Análisis país a país
En Portugal, la victoria ajustada de la coalición conservadora Aliança Democrática (AD), liderada por Luís Montenegro, es menos el principio de una nueva etapa que el síntoma de un sistema descompuesto. No por previsible es menos impactante el ascenso de Chega, el partido de ultraderecha liderado por André Ventura, que ha rozado el sorpasso al Partido Socialista (PS), hasta ahora columna vertebral del sistema democrático portugués. Con un 22% de los votos y 58 diputados, Chega no solo consolida su presencia, sino que se erige como alternativa al liderazgo conservador. No ha llegado para apuntalar al Gobierno, sino para sustituirlo.
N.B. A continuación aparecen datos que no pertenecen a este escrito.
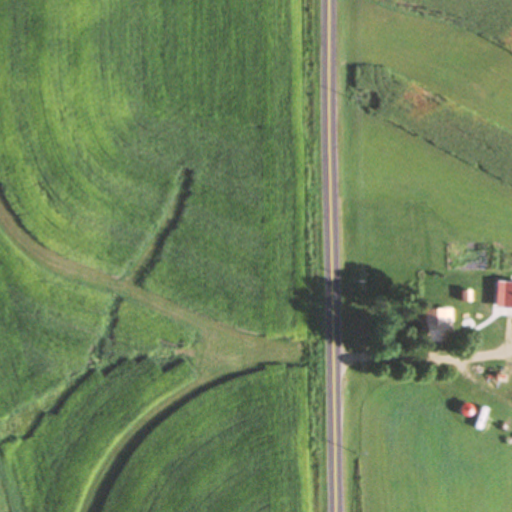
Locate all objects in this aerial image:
road: (327, 256)
building: (505, 296)
building: (429, 326)
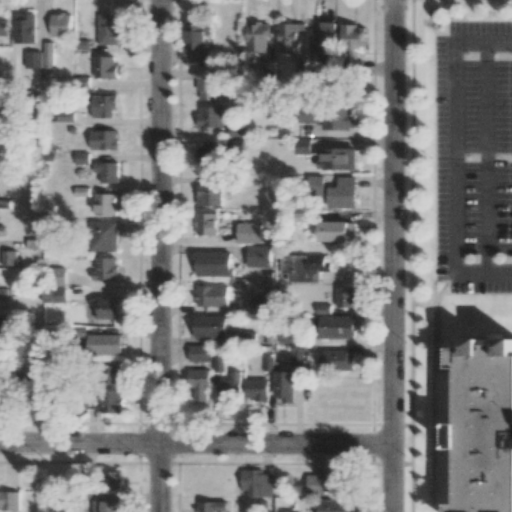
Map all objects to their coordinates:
building: (61, 24)
building: (3, 27)
building: (24, 27)
building: (107, 29)
building: (288, 36)
building: (257, 37)
building: (322, 41)
building: (352, 41)
building: (197, 42)
building: (48, 54)
building: (33, 59)
building: (106, 67)
building: (207, 83)
building: (104, 106)
building: (65, 115)
building: (210, 116)
building: (331, 117)
building: (103, 139)
building: (302, 145)
building: (210, 155)
parking lot: (472, 157)
building: (81, 158)
building: (337, 158)
road: (483, 159)
road: (450, 160)
building: (107, 171)
building: (342, 193)
building: (208, 195)
building: (105, 204)
building: (206, 223)
building: (337, 230)
building: (249, 232)
building: (103, 235)
building: (258, 255)
road: (157, 256)
road: (390, 256)
building: (9, 257)
building: (213, 263)
building: (304, 267)
building: (105, 268)
building: (58, 276)
building: (54, 295)
building: (212, 295)
building: (345, 296)
building: (258, 304)
building: (108, 308)
building: (210, 326)
building: (336, 326)
building: (104, 344)
building: (293, 348)
building: (200, 353)
building: (337, 360)
building: (37, 363)
building: (112, 374)
building: (198, 384)
building: (284, 385)
building: (230, 387)
building: (257, 389)
building: (107, 401)
building: (482, 425)
building: (485, 427)
road: (195, 443)
building: (112, 480)
building: (325, 482)
building: (257, 483)
building: (9, 500)
building: (106, 505)
building: (337, 505)
building: (212, 506)
building: (289, 511)
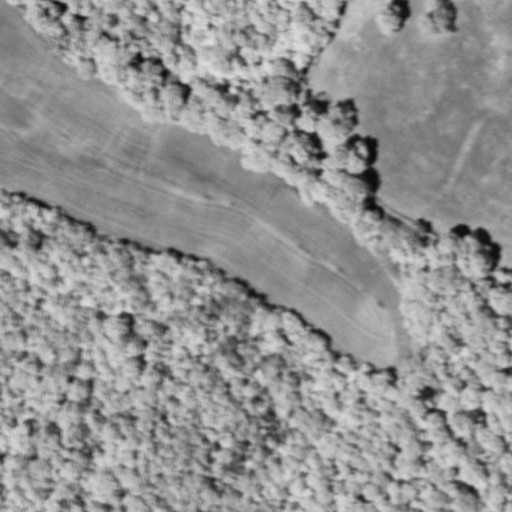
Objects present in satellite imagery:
road: (280, 149)
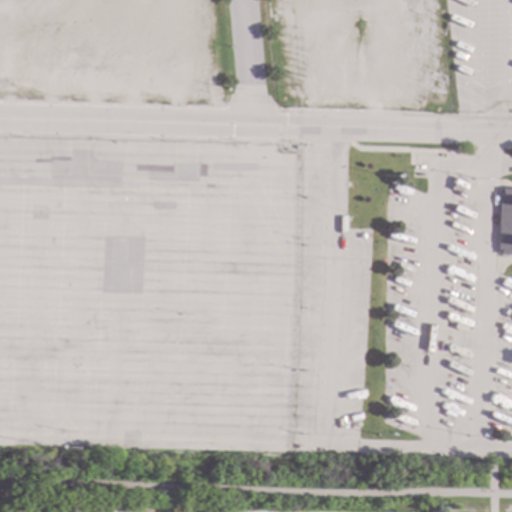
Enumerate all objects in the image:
parking lot: (479, 56)
road: (244, 61)
road: (256, 123)
road: (73, 149)
road: (254, 154)
road: (484, 164)
building: (502, 222)
building: (503, 222)
theme park: (256, 256)
road: (324, 286)
parking lot: (186, 297)
road: (33, 304)
road: (276, 304)
road: (74, 305)
road: (113, 306)
road: (155, 308)
road: (196, 309)
road: (239, 311)
road: (430, 323)
road: (376, 448)
road: (490, 456)
road: (490, 478)
road: (256, 490)
road: (489, 503)
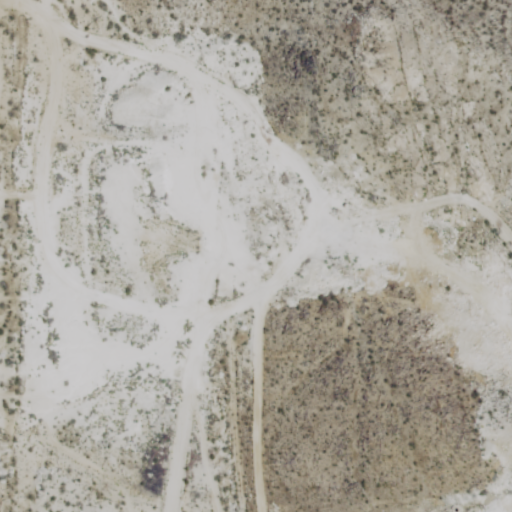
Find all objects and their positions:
road: (28, 96)
road: (29, 196)
quarry: (262, 261)
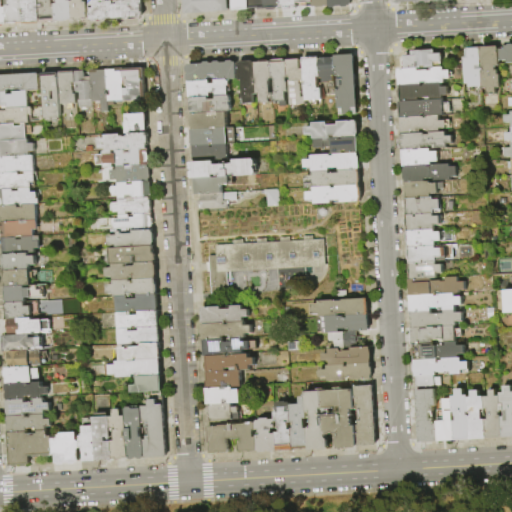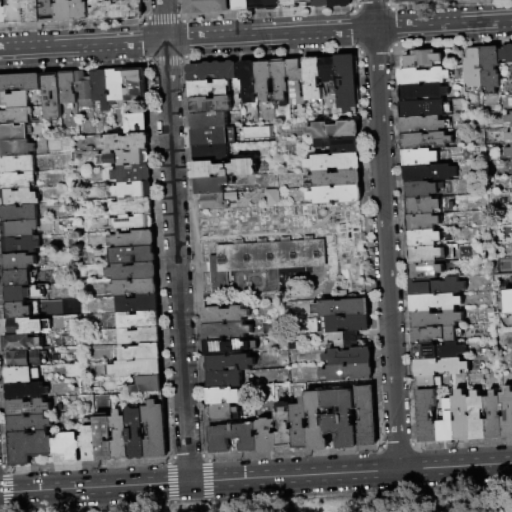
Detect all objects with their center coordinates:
building: (412, 1)
building: (418, 1)
building: (329, 2)
building: (268, 3)
building: (307, 3)
building: (322, 3)
building: (341, 3)
building: (257, 4)
building: (289, 4)
building: (240, 5)
building: (273, 5)
building: (203, 6)
building: (206, 6)
building: (112, 9)
building: (40, 10)
building: (116, 10)
building: (46, 11)
building: (64, 11)
building: (80, 11)
building: (15, 12)
building: (31, 12)
road: (372, 14)
building: (3, 16)
road: (442, 25)
road: (186, 39)
building: (507, 54)
building: (422, 60)
building: (480, 67)
building: (474, 68)
building: (491, 69)
building: (328, 70)
building: (212, 71)
building: (421, 76)
building: (424, 77)
building: (264, 80)
building: (297, 80)
building: (313, 80)
building: (249, 81)
building: (281, 82)
building: (20, 83)
building: (297, 83)
building: (136, 85)
building: (348, 85)
building: (100, 86)
building: (116, 86)
building: (68, 89)
building: (101, 89)
building: (209, 89)
building: (84, 90)
building: (423, 93)
building: (49, 95)
building: (52, 97)
building: (15, 100)
building: (211, 105)
building: (425, 109)
building: (422, 115)
building: (17, 116)
building: (509, 119)
building: (209, 121)
building: (136, 123)
building: (424, 125)
building: (335, 130)
building: (211, 132)
building: (13, 133)
building: (210, 137)
building: (510, 137)
building: (425, 139)
building: (426, 141)
building: (125, 143)
building: (340, 145)
building: (16, 148)
building: (508, 153)
building: (509, 153)
building: (211, 154)
building: (421, 158)
building: (125, 159)
building: (332, 163)
building: (335, 163)
building: (17, 165)
building: (224, 170)
building: (127, 172)
building: (431, 173)
building: (132, 174)
building: (335, 180)
building: (16, 181)
building: (211, 186)
building: (423, 190)
building: (134, 191)
building: (337, 195)
building: (18, 198)
building: (273, 198)
building: (218, 201)
building: (133, 207)
building: (425, 207)
building: (424, 210)
building: (19, 214)
building: (17, 222)
building: (424, 223)
building: (134, 224)
building: (19, 230)
park: (299, 233)
building: (424, 239)
building: (134, 240)
road: (175, 240)
building: (20, 247)
road: (386, 249)
building: (432, 254)
building: (133, 256)
building: (266, 258)
building: (19, 262)
building: (427, 271)
building: (134, 272)
building: (19, 279)
building: (437, 287)
building: (135, 288)
building: (18, 295)
building: (509, 301)
building: (436, 303)
building: (139, 304)
building: (48, 306)
building: (134, 308)
building: (343, 308)
building: (19, 311)
building: (224, 315)
building: (437, 320)
building: (140, 321)
building: (346, 324)
building: (20, 327)
building: (435, 328)
building: (227, 331)
building: (436, 335)
building: (140, 337)
building: (343, 338)
building: (345, 340)
building: (22, 343)
building: (228, 348)
building: (439, 352)
building: (142, 353)
building: (349, 357)
building: (24, 359)
building: (224, 360)
building: (230, 363)
building: (442, 368)
building: (136, 369)
building: (350, 374)
building: (22, 375)
building: (225, 380)
building: (429, 382)
building: (149, 385)
building: (26, 391)
building: (224, 396)
building: (28, 408)
building: (507, 412)
building: (224, 413)
building: (464, 414)
building: (339, 416)
building: (366, 417)
building: (427, 417)
building: (461, 417)
building: (477, 417)
building: (494, 417)
building: (316, 422)
building: (30, 423)
building: (304, 423)
building: (447, 424)
building: (300, 425)
building: (285, 427)
building: (76, 428)
building: (155, 430)
building: (136, 433)
building: (120, 436)
building: (267, 436)
building: (104, 438)
building: (231, 438)
building: (89, 442)
building: (30, 447)
building: (68, 449)
road: (256, 478)
park: (352, 502)
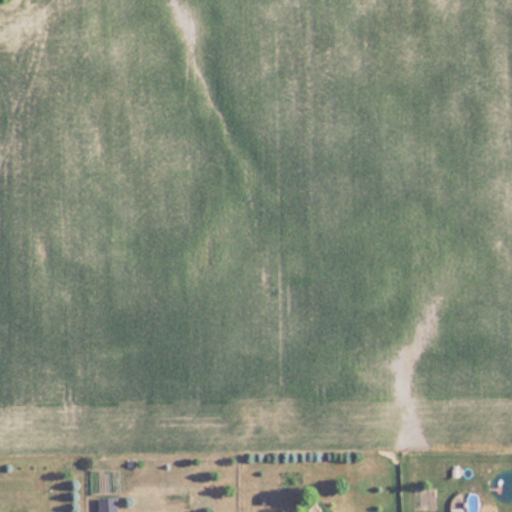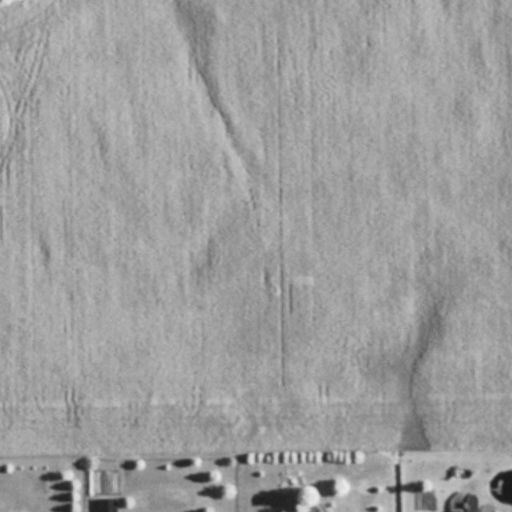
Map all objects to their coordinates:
building: (107, 504)
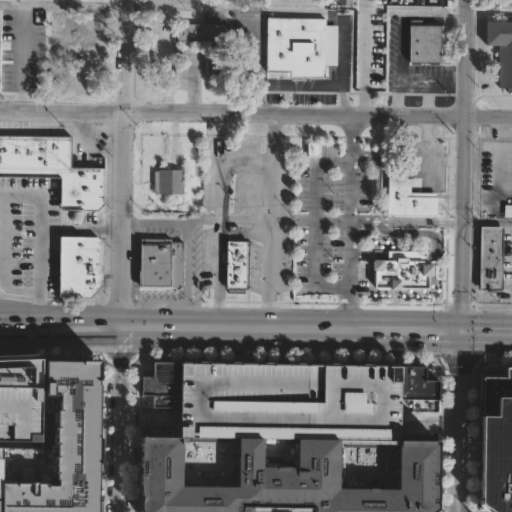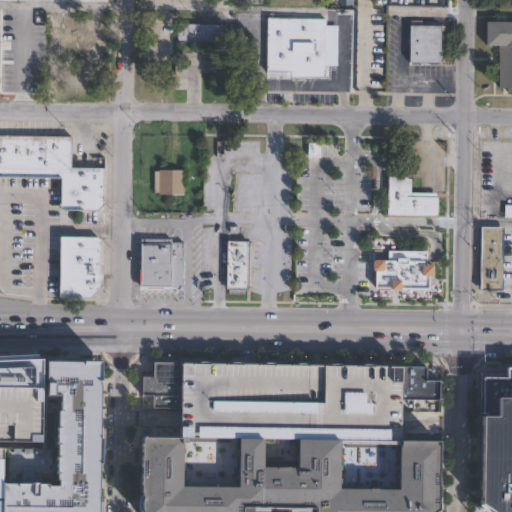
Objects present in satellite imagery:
road: (26, 2)
road: (12, 4)
road: (77, 6)
building: (162, 18)
building: (163, 19)
building: (199, 32)
building: (243, 36)
building: (92, 39)
building: (423, 42)
building: (425, 43)
building: (210, 44)
building: (299, 45)
building: (299, 46)
building: (501, 50)
building: (500, 51)
building: (156, 55)
road: (19, 57)
road: (363, 57)
building: (247, 59)
building: (229, 66)
building: (378, 66)
building: (88, 67)
road: (318, 86)
road: (255, 113)
road: (127, 164)
road: (461, 166)
building: (52, 168)
building: (54, 168)
road: (375, 177)
building: (167, 181)
building: (168, 181)
building: (408, 198)
building: (408, 199)
road: (293, 220)
road: (218, 221)
road: (270, 222)
road: (486, 222)
road: (349, 223)
road: (314, 225)
road: (82, 230)
road: (421, 234)
road: (39, 238)
road: (367, 255)
road: (404, 256)
building: (488, 258)
building: (490, 258)
building: (160, 262)
building: (160, 263)
building: (78, 265)
building: (238, 265)
building: (80, 266)
building: (236, 266)
building: (403, 270)
building: (400, 271)
road: (17, 289)
road: (20, 310)
road: (4, 317)
road: (67, 317)
road: (317, 331)
traffic signals: (461, 333)
road: (82, 338)
road: (20, 340)
road: (461, 369)
building: (413, 384)
building: (159, 386)
building: (18, 402)
parking garage: (287, 403)
building: (287, 403)
road: (151, 416)
road: (123, 420)
road: (428, 421)
building: (287, 439)
building: (494, 443)
building: (496, 443)
building: (58, 444)
building: (65, 445)
road: (461, 458)
building: (283, 482)
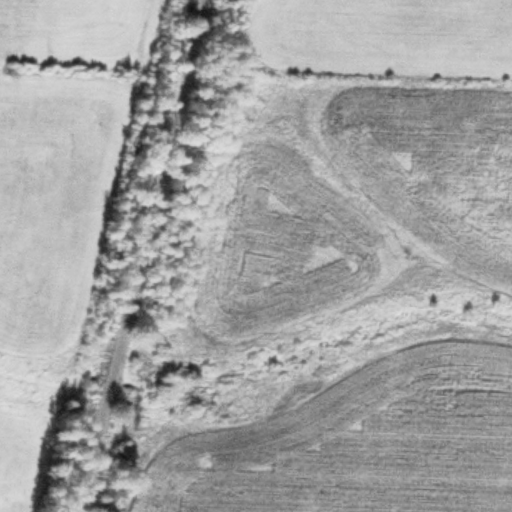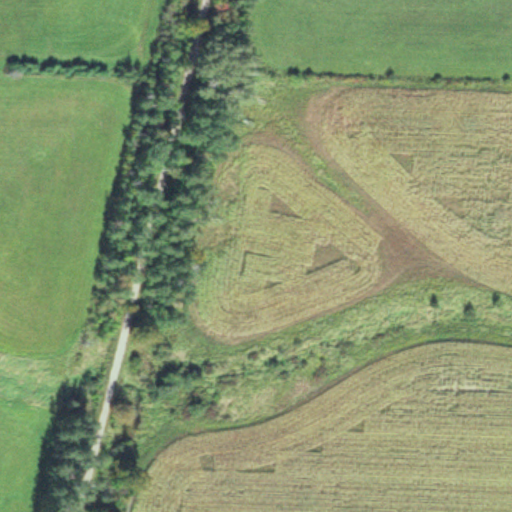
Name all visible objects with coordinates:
road: (138, 256)
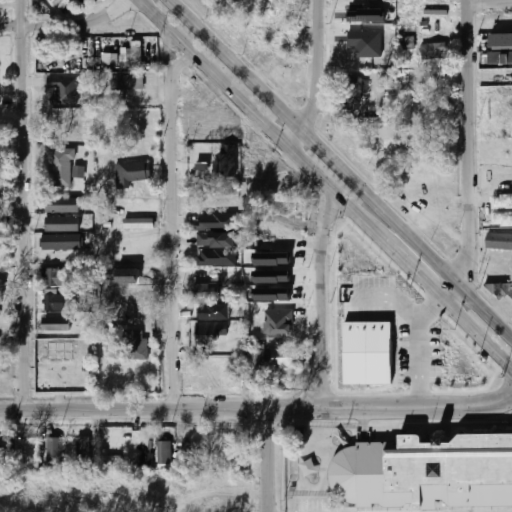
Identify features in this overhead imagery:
road: (490, 0)
building: (63, 4)
building: (366, 15)
road: (65, 26)
building: (500, 41)
building: (366, 43)
building: (407, 43)
building: (407, 43)
road: (167, 50)
building: (434, 51)
building: (429, 52)
building: (133, 55)
building: (500, 57)
road: (179, 63)
road: (315, 77)
building: (127, 82)
building: (126, 83)
building: (356, 89)
building: (64, 90)
building: (351, 90)
road: (468, 153)
building: (226, 161)
building: (61, 167)
building: (60, 168)
road: (342, 168)
building: (78, 171)
building: (130, 173)
building: (131, 173)
road: (324, 185)
road: (22, 205)
building: (61, 205)
building: (62, 205)
building: (217, 221)
building: (139, 223)
building: (139, 223)
building: (62, 224)
building: (62, 224)
building: (215, 240)
building: (216, 240)
road: (170, 241)
building: (499, 241)
building: (61, 242)
building: (62, 242)
building: (499, 242)
building: (217, 257)
building: (272, 259)
building: (56, 276)
building: (272, 276)
building: (54, 277)
building: (500, 289)
building: (1, 290)
building: (204, 290)
building: (501, 290)
building: (272, 294)
building: (58, 301)
road: (318, 301)
building: (56, 302)
building: (204, 312)
building: (278, 321)
building: (54, 324)
building: (55, 324)
building: (210, 332)
building: (136, 344)
building: (134, 345)
road: (419, 348)
building: (368, 353)
building: (368, 353)
building: (280, 357)
building: (279, 359)
traffic signals: (505, 362)
road: (389, 408)
road: (132, 409)
building: (0, 451)
building: (1, 451)
building: (82, 451)
building: (84, 451)
building: (55, 452)
building: (164, 452)
building: (164, 452)
building: (55, 453)
road: (265, 460)
building: (425, 472)
building: (425, 472)
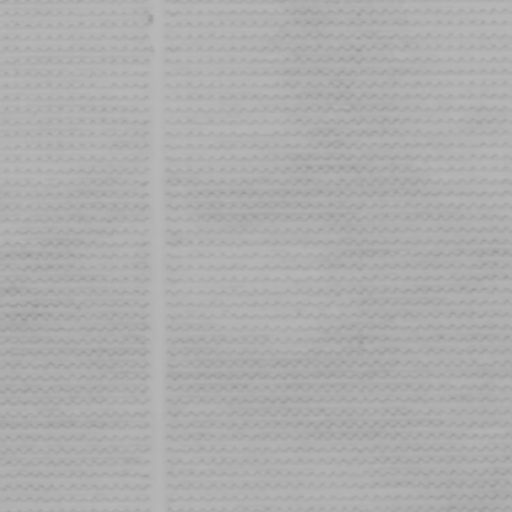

El modelo de la Revolución de los Claveles, basado en un bipartidismo funcional y una cultura democrática de moderación, ha implosionado. Lo que se configura es un Parlamento atomizado, sin mayorías claras y con una ultraderecha desafiante, cuya narrativa rupturista cala especialmente en las regiones hasta ahora socialistas del sur. Que la izquierda no sume ni un tercio de los votos revela no solo una crisis coyuntural, sino una derrota cultural. Ventura lo ha entendido perfectamente: no se limita a competir, busca reescribir el relato de los últimos 50 años.
El declive socialista es también una consecuencia de errores propios. Pedro Nuno Santos ha pagado caro la fatiga de un partido que lleva demasiado tiempo en el poder y que no ha sabido reconectar con sus bases tradicionales. La caída de más de 400.000 votos en un solo año lo confirma. Ni siquiera los escándalos en torno a Chega o la polémica empresarial de Montenegro han movilizado al electorado progresista. En cambio, la participación ha aumentado: el descontento no es apatía, sino protesta.
Tampoco la victoria de Montenegro augura estabilidad. Su exigua mayoría está lejos de permitir un gobierno fuerte, y su negativa (al menos hasta ahora) a pactar con Chega le condena a una geometría parlamentaria complicada. La tentación de gobernar por decreto, o con el aliento de la ultraderecha sin ataduras formales, se perfila en el horizonte. La gobernabilidad dependerá del voto exterior y de los equilibrios que se logren en una Asamblea donde la fragmentación parece ya estructural.
En Rumanía, sin embargo, se dibuja un escenario distinto pero igualmente revelador. El avance de la derecha radical parecía inminente, pero la figura atípica de Nicusor Dan, un activista convertido en referente político, ha conseguido frenar momentáneamente el auge extremista. Su perfil tecnócrata, ajeno al aparato y con un discurso basado en la ética pública, sugiere que aún hay espacio en Europa para propuestas regeneradoras sin recurrir al populismo. Dan no es el futuro garantizado, pero sí un ejemplo de cómo los márgenes pueden recuperar el centro.
Polonia, por su parte, se mantiene como un campo de batalla crucial. La primera vuelta de las presidenciales ha arrojado un empate técnico entre el liberal europeísta Rafal Trzaskowski y el historiador nacionalista Karol Nawrocki. Aquí, más que una simple elección, se juega el alma institucional del país. Polonia lleva años oscilando entre el autoritarismo encubierto y la resistencia democrática, y esta elección podría consolidar uno u otro camino. La lección polaca es que en la Europa del Este la batalla entre democracia liberal e iliberalismo sigue abierta, con una ciudadanía movilizada y dividida.